[Opening DATASET RECORDS section]

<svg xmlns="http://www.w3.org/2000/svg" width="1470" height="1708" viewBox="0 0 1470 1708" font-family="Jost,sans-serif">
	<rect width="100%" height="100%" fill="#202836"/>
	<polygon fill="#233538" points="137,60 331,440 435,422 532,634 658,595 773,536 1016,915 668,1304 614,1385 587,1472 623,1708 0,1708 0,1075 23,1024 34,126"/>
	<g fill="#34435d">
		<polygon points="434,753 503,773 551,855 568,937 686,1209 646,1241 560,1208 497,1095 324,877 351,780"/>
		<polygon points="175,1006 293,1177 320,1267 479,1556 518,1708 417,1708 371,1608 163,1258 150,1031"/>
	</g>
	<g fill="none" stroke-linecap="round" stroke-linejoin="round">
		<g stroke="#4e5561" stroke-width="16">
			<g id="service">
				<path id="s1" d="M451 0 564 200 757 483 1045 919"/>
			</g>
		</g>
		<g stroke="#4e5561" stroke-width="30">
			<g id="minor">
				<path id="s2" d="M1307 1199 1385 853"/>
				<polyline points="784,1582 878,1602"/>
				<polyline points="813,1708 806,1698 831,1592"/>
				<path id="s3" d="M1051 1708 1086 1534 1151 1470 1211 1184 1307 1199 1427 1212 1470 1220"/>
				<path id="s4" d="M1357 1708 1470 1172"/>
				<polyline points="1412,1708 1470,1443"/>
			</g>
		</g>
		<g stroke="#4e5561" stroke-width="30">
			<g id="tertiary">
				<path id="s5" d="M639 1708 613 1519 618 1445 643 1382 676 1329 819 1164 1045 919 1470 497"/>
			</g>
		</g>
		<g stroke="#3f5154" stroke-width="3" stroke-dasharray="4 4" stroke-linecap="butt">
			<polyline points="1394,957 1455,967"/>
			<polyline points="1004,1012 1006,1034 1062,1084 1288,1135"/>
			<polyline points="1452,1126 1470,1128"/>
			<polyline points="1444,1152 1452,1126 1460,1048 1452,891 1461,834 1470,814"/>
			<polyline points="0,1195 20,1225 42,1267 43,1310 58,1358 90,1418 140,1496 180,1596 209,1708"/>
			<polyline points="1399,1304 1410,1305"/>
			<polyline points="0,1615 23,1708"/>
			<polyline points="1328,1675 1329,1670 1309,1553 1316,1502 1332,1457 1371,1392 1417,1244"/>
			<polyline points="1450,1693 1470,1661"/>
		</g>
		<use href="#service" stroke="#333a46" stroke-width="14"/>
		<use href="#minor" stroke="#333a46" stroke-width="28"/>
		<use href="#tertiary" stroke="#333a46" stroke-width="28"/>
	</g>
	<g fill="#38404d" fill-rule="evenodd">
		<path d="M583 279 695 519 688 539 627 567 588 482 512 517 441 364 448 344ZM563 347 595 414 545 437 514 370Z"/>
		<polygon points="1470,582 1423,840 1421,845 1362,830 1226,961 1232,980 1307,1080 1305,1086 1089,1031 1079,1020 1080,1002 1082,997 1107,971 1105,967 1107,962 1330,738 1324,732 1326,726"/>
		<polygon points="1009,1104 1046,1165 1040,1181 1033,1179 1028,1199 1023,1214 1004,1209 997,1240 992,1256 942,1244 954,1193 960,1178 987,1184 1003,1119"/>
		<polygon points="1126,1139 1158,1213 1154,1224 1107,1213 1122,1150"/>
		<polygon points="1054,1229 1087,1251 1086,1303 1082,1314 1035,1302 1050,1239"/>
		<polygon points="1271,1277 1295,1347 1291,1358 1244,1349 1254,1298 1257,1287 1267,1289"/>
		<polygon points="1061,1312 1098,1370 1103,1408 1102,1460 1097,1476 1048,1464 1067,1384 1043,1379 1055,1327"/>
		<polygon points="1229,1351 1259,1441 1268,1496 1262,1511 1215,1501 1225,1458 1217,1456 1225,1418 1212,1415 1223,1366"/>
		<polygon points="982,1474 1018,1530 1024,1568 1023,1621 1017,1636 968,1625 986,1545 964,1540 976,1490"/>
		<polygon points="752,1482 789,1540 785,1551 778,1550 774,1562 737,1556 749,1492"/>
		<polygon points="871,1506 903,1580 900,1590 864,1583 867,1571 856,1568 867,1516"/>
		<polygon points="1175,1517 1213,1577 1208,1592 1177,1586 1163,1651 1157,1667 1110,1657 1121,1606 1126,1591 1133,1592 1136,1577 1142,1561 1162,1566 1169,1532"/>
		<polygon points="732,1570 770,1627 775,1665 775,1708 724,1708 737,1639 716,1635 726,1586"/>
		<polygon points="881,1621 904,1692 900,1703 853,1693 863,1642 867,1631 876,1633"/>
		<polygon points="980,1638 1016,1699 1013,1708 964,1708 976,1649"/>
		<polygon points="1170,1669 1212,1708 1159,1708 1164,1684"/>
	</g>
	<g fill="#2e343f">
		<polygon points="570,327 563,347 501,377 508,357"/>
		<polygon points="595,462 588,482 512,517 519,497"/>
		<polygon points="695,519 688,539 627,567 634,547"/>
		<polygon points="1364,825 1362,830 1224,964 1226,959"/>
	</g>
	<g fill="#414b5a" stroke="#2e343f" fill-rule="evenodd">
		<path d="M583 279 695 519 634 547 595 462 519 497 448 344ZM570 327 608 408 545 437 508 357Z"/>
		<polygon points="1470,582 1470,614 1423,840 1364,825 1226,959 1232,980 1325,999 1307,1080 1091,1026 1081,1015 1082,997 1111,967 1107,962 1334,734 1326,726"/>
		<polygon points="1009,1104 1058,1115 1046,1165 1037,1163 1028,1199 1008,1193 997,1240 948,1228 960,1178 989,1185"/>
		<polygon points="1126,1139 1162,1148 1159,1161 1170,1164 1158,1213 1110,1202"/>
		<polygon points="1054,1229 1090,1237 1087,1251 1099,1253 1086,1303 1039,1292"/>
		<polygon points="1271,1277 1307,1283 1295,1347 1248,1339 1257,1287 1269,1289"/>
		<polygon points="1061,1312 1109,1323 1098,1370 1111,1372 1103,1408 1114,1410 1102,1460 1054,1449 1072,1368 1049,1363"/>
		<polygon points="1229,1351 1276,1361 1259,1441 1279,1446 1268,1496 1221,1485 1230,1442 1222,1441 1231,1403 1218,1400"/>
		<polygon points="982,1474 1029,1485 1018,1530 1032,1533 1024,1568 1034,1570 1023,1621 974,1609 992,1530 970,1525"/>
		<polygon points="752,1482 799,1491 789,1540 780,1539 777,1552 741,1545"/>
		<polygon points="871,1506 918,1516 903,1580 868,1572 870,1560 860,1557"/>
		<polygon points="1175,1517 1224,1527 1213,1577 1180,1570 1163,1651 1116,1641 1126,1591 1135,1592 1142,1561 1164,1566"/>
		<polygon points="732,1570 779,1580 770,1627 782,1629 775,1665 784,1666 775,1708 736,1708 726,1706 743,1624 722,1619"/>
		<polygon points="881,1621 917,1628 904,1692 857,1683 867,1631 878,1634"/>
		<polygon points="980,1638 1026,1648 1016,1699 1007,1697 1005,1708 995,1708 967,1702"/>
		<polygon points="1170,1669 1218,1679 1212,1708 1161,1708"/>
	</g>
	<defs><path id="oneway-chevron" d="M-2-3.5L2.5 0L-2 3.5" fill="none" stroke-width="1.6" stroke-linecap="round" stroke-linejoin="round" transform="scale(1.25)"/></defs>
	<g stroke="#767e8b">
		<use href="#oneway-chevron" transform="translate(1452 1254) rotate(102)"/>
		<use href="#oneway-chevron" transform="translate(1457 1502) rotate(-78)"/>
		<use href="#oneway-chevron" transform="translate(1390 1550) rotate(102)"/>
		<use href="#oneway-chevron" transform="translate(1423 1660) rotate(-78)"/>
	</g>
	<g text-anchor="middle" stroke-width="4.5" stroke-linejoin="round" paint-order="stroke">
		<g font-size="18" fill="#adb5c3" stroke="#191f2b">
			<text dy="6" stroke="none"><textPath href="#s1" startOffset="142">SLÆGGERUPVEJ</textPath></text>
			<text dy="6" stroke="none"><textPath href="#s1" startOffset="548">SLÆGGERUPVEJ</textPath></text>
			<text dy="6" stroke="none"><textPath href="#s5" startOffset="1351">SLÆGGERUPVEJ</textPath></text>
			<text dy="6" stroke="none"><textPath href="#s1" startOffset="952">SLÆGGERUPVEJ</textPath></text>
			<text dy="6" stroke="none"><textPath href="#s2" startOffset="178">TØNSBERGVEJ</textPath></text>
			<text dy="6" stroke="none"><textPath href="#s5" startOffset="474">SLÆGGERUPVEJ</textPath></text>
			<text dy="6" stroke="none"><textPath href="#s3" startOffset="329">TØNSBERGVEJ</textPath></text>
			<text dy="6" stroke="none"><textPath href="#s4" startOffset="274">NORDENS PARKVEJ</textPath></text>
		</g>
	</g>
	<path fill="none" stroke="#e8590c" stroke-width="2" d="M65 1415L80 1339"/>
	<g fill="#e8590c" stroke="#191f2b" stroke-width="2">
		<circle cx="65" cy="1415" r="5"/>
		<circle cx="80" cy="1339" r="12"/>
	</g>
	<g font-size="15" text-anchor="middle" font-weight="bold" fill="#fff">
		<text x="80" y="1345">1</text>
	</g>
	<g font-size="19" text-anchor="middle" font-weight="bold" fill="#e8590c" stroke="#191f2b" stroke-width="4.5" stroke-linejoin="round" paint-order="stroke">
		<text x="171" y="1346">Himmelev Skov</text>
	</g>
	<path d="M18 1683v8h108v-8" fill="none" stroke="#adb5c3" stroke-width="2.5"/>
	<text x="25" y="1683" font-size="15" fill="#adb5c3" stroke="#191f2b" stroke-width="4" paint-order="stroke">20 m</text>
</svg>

[Closing DATASET RECORDS section]

WORK ORDER
Show every line of the listing containing the string "paint" by copying it.

SOLUTION FOR THIS TASK
	<g text-anchor="middle" stroke-width="4.5" stroke-linejoin="round" paint-order="stroke">
	<g font-size="19" text-anchor="middle" font-weight="bold" fill="#e8590c" stroke="#191f2b" stroke-width="4.5" stroke-linejoin="round" paint-order="stroke">
	<text x="25" y="1683" font-size="15" fill="#adb5c3" stroke="#191f2b" stroke-width="4" paint-order="stroke">20 m</text>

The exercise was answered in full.